愚痴っぽくなっても仕方ないので、ソーシャルワーカーってこういうことだよねっていう資料が出てきたでの、共有します。

後半は震災被害の重低音が響く。中でも沈鬱なのは、津波から逃げる際に腕に抱いた娘が窒息死してしまった母の逸話だ。娘の重みが消えない腕を切断してくれ、と 号泣する母の苦悩は誰も肩代わりできない。その無力感を引き受け、謙虚に寄り添う他者がいて初めて、止まっていた母の時間が動き出し、新たな人生の物語が紡ぎだされると説く。

「人は独りでは生きられない。他者あっての自分です。人の痛みを完全に理解するのは無理でも、手を握り、肩を抱くことで、命は支えられる。・・」

引用:柳田邦男「言葉が立ち上がる時」(京都新聞平成25年8月25日)

生きることは楽しいことだけはない。

それは誰もが知るところです。

予期しない病気や事故、天災に遭うこともあるでしょう、自分ではない大切な人に起こるかもしれない。
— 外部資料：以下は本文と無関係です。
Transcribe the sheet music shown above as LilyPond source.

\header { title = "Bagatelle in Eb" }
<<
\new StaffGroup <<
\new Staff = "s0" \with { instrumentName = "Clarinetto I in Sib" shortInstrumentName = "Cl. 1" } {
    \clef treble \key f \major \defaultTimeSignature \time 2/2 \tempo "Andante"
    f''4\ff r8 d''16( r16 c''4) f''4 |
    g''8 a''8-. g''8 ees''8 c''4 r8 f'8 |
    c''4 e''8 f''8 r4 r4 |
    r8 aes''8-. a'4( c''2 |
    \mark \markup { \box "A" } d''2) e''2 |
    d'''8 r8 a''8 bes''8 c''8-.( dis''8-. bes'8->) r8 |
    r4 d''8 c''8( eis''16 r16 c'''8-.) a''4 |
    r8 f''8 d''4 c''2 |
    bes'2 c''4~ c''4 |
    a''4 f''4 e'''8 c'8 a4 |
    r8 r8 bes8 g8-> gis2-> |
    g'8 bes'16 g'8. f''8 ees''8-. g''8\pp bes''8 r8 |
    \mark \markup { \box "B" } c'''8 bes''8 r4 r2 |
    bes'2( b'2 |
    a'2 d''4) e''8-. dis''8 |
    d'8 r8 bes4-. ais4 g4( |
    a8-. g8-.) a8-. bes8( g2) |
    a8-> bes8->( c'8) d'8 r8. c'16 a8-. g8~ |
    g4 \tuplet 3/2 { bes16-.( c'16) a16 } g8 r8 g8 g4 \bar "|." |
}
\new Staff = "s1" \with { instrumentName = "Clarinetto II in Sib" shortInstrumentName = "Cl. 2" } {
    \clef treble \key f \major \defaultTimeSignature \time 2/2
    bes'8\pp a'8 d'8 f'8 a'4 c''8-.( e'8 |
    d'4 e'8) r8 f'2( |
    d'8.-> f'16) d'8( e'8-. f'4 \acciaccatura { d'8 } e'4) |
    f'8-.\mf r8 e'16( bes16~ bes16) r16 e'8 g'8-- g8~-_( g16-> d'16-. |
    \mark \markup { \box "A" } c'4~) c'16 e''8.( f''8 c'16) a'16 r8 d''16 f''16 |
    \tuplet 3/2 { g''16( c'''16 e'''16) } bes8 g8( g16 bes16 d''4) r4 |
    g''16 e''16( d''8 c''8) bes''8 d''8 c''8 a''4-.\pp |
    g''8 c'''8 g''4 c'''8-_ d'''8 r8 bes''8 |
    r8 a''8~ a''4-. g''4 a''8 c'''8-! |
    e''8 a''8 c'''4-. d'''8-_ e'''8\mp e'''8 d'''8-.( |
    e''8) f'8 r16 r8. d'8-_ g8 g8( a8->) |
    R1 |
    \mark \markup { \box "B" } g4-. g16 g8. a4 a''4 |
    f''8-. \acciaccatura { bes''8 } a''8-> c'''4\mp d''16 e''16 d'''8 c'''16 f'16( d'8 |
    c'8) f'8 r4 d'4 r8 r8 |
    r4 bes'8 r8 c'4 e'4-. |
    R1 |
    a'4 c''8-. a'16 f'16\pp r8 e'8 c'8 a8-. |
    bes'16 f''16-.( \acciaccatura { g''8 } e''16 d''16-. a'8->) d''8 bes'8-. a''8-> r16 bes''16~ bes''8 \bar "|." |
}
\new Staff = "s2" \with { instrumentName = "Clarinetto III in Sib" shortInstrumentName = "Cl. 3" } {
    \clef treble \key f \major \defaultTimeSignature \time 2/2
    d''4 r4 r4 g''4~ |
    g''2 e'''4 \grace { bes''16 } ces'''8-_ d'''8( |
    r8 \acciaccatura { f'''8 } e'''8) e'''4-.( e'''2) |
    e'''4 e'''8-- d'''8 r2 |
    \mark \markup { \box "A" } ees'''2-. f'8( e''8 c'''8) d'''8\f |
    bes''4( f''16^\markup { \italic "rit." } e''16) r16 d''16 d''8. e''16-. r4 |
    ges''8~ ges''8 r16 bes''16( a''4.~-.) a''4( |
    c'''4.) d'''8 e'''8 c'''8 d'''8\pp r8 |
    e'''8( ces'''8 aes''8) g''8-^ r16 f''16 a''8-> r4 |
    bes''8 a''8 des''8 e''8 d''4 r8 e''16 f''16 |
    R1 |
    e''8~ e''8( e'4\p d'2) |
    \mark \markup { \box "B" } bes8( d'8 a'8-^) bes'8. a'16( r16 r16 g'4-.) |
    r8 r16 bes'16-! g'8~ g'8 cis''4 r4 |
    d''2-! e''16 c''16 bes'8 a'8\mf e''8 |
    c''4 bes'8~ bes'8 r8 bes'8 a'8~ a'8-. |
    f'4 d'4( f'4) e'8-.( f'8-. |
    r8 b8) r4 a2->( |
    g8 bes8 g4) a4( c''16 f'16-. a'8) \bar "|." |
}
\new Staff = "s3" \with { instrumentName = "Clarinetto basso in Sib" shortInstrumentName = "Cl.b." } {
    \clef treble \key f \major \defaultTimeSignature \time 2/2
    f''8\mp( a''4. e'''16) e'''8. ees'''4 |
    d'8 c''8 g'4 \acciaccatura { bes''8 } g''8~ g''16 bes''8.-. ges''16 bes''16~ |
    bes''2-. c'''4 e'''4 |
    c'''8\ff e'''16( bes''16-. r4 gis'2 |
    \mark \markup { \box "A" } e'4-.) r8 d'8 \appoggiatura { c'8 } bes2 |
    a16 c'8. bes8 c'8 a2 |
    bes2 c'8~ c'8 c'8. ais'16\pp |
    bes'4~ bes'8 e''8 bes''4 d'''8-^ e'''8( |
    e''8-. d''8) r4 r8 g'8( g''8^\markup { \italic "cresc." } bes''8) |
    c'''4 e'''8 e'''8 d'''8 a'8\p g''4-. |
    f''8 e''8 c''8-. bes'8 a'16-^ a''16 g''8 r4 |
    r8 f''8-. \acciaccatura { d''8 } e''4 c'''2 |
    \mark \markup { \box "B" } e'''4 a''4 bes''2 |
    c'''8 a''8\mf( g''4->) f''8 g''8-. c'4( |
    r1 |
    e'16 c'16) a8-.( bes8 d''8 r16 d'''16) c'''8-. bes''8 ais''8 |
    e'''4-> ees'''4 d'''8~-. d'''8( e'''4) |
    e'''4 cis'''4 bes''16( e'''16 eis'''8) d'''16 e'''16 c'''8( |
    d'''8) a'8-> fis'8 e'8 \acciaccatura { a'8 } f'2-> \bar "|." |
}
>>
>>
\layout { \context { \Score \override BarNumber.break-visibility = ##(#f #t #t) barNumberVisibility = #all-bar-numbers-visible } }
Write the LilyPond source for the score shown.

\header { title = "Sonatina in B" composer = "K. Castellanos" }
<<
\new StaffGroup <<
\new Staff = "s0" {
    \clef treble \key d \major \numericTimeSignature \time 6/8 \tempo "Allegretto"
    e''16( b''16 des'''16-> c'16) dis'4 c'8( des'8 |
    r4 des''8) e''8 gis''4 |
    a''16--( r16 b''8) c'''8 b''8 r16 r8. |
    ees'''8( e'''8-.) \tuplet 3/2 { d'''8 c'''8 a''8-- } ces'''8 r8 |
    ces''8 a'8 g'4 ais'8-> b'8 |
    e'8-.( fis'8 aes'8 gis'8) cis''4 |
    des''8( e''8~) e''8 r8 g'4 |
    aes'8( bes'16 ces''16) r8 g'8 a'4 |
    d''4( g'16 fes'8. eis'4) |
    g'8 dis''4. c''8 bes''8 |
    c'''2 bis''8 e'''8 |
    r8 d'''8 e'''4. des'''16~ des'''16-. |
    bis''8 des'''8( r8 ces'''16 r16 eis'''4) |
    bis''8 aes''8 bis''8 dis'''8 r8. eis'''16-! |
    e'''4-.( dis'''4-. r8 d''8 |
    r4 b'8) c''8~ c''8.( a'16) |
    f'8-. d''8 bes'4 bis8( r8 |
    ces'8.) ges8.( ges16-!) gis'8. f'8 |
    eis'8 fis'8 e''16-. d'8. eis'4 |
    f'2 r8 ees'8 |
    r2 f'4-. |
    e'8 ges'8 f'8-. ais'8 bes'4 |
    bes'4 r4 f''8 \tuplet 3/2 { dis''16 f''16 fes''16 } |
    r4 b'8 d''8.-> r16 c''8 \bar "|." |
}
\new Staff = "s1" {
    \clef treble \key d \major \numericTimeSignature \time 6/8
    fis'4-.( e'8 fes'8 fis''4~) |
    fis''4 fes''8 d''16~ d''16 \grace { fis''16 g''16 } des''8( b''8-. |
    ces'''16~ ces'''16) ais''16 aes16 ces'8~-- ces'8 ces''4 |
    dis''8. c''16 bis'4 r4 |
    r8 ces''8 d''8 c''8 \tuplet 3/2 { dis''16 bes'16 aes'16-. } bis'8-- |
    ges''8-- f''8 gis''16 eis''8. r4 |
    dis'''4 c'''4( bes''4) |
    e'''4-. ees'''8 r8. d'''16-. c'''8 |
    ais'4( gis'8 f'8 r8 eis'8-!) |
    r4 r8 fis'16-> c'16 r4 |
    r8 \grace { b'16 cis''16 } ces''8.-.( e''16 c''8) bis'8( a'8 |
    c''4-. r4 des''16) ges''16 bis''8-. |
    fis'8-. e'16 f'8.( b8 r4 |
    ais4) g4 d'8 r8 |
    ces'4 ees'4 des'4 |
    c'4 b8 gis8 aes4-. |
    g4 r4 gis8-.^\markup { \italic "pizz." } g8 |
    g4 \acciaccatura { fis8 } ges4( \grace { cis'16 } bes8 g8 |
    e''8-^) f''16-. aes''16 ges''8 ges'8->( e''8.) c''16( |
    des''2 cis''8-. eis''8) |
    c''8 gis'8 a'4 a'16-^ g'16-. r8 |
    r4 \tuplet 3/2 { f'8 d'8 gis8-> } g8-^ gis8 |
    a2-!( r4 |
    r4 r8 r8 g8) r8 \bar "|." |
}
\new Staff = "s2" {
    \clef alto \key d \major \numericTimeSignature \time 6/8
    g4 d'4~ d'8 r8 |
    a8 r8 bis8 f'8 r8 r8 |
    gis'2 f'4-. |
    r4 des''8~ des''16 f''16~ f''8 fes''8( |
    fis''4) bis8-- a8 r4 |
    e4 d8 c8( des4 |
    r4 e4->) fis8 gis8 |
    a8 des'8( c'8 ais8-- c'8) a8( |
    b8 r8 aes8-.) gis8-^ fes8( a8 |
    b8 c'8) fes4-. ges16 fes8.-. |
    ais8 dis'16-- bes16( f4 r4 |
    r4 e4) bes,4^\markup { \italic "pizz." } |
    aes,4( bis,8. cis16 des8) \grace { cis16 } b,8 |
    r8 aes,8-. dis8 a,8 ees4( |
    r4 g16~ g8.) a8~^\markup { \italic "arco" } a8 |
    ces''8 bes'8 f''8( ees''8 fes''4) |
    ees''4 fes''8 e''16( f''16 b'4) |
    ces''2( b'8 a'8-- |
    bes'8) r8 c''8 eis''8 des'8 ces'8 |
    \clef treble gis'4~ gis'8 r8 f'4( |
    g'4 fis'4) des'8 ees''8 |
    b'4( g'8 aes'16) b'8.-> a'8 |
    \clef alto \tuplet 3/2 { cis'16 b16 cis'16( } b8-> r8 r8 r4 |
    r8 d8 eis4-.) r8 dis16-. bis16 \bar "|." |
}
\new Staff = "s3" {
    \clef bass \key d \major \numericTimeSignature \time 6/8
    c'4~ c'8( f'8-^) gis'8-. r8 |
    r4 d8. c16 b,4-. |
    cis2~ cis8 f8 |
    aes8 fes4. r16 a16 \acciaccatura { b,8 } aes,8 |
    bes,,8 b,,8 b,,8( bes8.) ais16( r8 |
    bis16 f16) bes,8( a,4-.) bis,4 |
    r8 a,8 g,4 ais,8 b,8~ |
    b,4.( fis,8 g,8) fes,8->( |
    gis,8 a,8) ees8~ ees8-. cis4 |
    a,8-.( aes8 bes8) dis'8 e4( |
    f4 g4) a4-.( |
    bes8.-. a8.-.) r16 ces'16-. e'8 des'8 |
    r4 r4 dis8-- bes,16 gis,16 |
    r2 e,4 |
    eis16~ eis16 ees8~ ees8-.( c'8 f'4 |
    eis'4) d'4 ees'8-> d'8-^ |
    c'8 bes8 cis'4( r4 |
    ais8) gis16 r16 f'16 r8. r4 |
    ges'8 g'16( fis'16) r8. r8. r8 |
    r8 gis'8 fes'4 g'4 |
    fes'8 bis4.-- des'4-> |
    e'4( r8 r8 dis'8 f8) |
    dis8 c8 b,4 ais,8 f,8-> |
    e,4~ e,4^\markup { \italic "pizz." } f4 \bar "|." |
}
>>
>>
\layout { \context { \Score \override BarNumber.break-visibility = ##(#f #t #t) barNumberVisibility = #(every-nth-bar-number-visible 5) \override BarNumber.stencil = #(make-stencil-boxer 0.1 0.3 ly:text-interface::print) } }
その厳しい嵐のような現実にも、立ち続けるソーシャルワーカーでありたいと思って、これまで続けてきました。

人として成長できる仕事だと今でも思いますし、情熱だけではなく、膨大な知識や専門技術も必要になります。

常にアップデートを繰り返さないといけないし、患者や利用者から攻撃されることもあるし、それでも人の生き死に、人生、その人が生きた証明者になれるソーシャルワーカーでありたいと思います。

また恩師、同志達に会うまで、精進です。